=== Begin Enclosure ===
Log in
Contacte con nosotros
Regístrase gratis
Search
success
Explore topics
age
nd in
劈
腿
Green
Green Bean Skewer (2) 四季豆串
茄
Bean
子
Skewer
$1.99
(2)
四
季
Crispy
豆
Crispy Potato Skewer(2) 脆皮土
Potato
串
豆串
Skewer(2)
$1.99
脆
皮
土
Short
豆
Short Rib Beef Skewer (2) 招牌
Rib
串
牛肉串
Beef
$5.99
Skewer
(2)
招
=== End Enclosure ===
=== Begin Enclosure ===
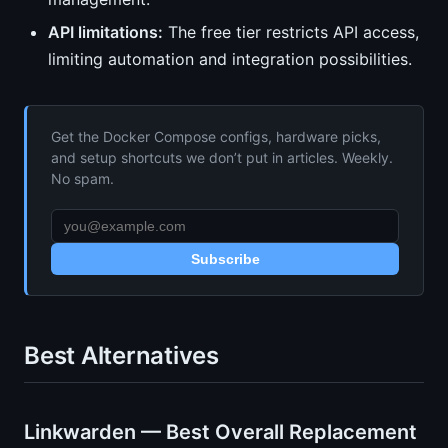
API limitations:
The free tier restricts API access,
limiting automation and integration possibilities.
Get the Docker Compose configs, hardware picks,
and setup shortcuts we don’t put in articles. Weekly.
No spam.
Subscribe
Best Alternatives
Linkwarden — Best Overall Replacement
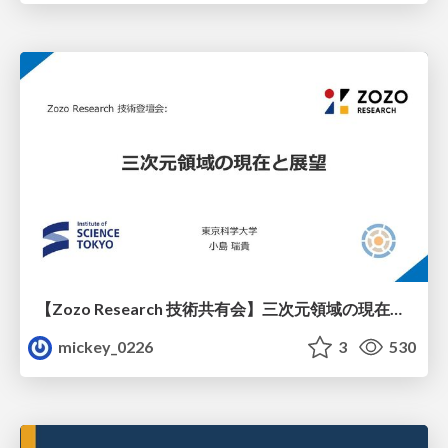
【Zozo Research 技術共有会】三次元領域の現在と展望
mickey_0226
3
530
=== End Enclosure ===
* [Directions] From the entries above, pick out and copy every line that contains the string "Best". Count only matches with the same uppercase and lowercase letters.

* [Response box]
Best Alternatives
Linkwarden — Best Overall Replacement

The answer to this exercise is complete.